D'après une enquête menée en 2002 par l’association des anciens élèves de la formation (Synusie-Eau), on peut évaluer le taux d’embauche une année après l’obtention du diplôme à 96 %, dont 86 % dans le domaine de l’analyse de la gestion et de la dépollution des milieux aquatiques et humides.
Ce taux de placement est resté du même ordre depuis le passage au format LMD. Il a même augmenté pour atteindre 100 % lors des trois dernières années.

L’enquête montre que les CDD sont encore nombreux puisqu’il s’élève à environ 1/3, mais qu’ils concernent bien sûr essentiellement les nouveaux diplômés. Enfin, 64 % de ces emplois sont hors Franche-Comté, répartis dans toute la France Les emplois sont fournis par un large éventail d’organismes :

  • 40 % dans le domaine privé (bureaux d’étude)
  • 30 % dans la fonction publique ou parapublique (DIREN, Agences de l’eau, Conseil Supérieur de la Pêche, Universités, CEMAGREF, INRA, IFREMER, Parc Naturels Nationaux, Réserves Naturelles, etc).
  • 20 % dans le monde associatif de l’environnement (Fédérations de Pêche et de Protection des Milieux Aquatiques, Associations de défense de la Nature, etc).
  • 10 % dans la fonction territoriale au sens large (Conseil Généraux, Syndicat de communes, Parcs Naturels Régionaux, etc).

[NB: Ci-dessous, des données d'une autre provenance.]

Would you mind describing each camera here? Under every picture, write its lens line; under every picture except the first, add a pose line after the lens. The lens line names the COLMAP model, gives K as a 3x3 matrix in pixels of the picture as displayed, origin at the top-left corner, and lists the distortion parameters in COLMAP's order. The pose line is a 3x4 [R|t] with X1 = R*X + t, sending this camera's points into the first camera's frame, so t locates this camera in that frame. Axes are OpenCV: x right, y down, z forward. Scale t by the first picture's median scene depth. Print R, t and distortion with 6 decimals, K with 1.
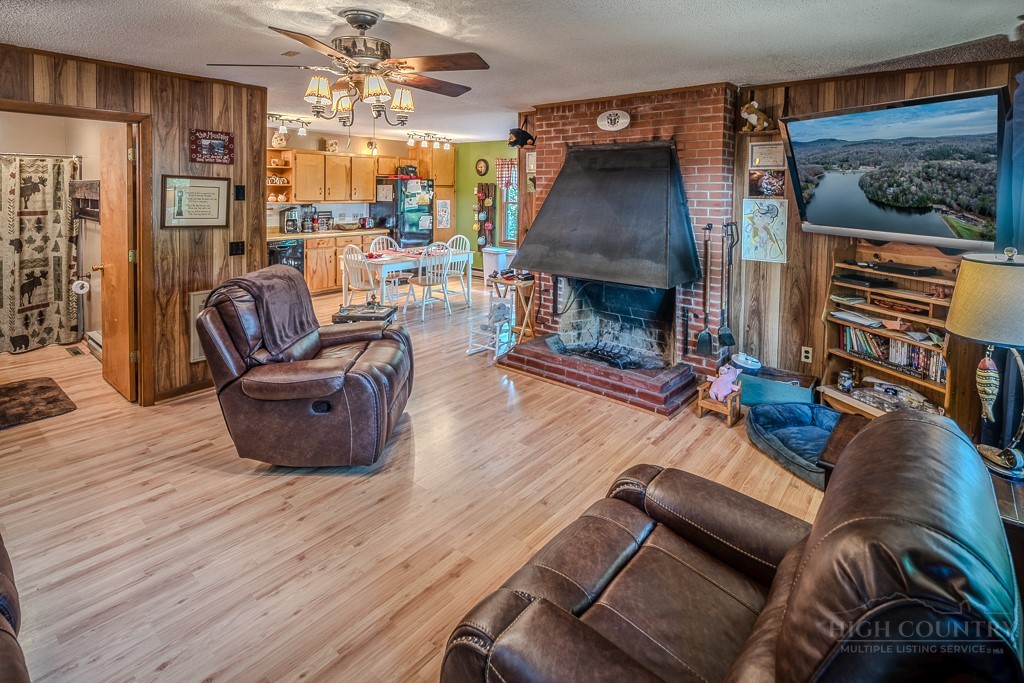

Ces chiffres constituent une tendance à moyen terme, mais ils fluctuent fortement en fonction d’un marché du travail très spécialisé et parfois capricieux. Ainsi le taux d’embauche de la promotion 1999/2000 était de 89 % moins d’un an après l’obtention du diplôme alors qu’il n’ait que de 75 % dans le cas de la promotion 2000/2001. Il semble que la valeur de 24 à 26 étudiants par an correspond à un flux d’équilibre garantissant un bon taux d’embauche dans un délai raisonnable de moins d’un ans.

En effet, à la sortie de la formation, l’embauche se fait progressivement : durant une année moyenne, environ un tiers est posté dès le mois d’octobre, un tiers trouve du travail dans les 6 mois et le dernier tiers est placé dans l’été suivant l’obtention du diplôme. Dans la partie SABV, le gros du travail de terrain des employeurs advient en effet à la belle saison. Toutefois, certaines années, il reste 1 ou 2 étudiants sur 20 à 24 sans travail après une année de recherche d’emploi.